Wednesday, May 8, 2013

Catch of the Day

Okay, it's just as much trivia as CotD, but Reid Wilson deserves something for noticing one thing -- really two things -- about the newly elected Mark Sanford:
Mark Sanford will join 10 other members of the class of 1994 in Congress when he's sworn in

Weirdly, Sanford will be the 3rd member of the class of '94 to return this Congress after taking time off (Stockman and Salmon, too) 
I've written about Newt babies vs. Watergate babies before (and also sparked by a Reid Wilson item; I guess we share an interest). I don't think this late-in-the-day revival for the '94ers will really do much to change the overall verdict, which is that it's not a class that has much to be proud of.

I'll finish by stealing my conclusion from the last time I wrote about the class of 1995, as I called it:

Of course, any similarity of the class of 1995 and Newt Gingrich in wild but unfocused ambition, lack of interest in the substance of governing, and/or scandal in private life is surely a coincidence.


  1. When the class of 1994 was sworn in, the estate tax exemption was only $600,000, and today it is $5.2 million. In my mind, that's a huge achievement of which they can be proud, as the most successful Americans can now pass on much of their wealth to their children and grandchildren. That huge increase in the estate tax exemption would never have happened without a Republican Congress and President George W. Bush, and for that I will be forever grateful to them.

    1. Well yes, but what does that have to do with the class of 94? The GOP won control of both houses of Congress in 96, 98 and 00, Newt and Co had nothing to do with the success of Bush's tax policies (which were also supported by a lot of Democrats.)

      In other Sanford news, Krugman made a great point:

      If you are a conservative Republican you should probably vote for Republicans even if they are kinda scummy. Partisanship works.

    2. Without the Republican victory in the Congressional elections of 1994, it is doubtful whether Republicans would have won control of Congress in 1996 or subsequent years. The incumbency advantage allowed enough of the class of 1994 to get re-elected in subsequent years to hold onto the House majority, even though they lost seats in 1996, 1998, and 2000.

    3. It is true that Sanford's victory in the general election can easily be explained by voters putting party and ideology ahead of sex scandals (IMO rightly so, regardless of my own views of that party and that ideology).

      But that doesn't explain Sanford winning the GOP *primary* against an at least equally conservative opponent.

    4. Yes, it does. The Republican primary voters selected the nominee who who was able to win in the general. It is in their interest to have a Republican represent their district in Congress. They chose the most viable conservative Republican. While it is quite possible that the other possible Republican nominee was just as viable, there was no guarantee of that. And, they seemed to base viability on the information they had about the candidates (previously popular gov).

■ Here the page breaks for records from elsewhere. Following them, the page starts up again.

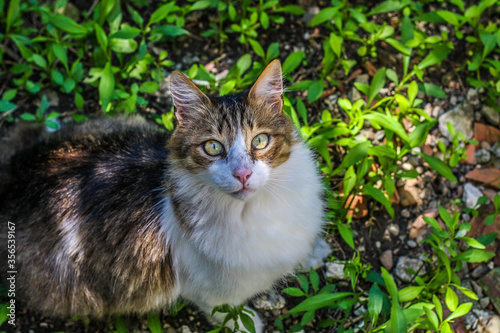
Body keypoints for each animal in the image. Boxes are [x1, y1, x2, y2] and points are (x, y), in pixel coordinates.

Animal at [0, 59, 326, 330]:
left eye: (259, 141)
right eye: (212, 147)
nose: (242, 174)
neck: (253, 210)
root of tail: (15, 170)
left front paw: (314, 252)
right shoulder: (207, 290)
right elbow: (226, 313)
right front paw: (247, 325)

    5. There was absolutely no reason to think that Bostic, if he got the nomination, would lose the general election in such a heavily Republican district--indeed, Sanford was the only plausible GOP candidate who *might* have lost (remember, he only got 54% of the vote agaist Colbert Busch in a district where Romney got over 58%). And it's not like Bostic didn't get any publicity; he had the support of nationally known social conservatives like Rick Santorum.

  2. JB: Did I ever show you the paper Buchler and I wrote trying to see if there was anything to the "class of ..." business?

    Really: we couldn't find it. Tried 6 ways from Sunday, too.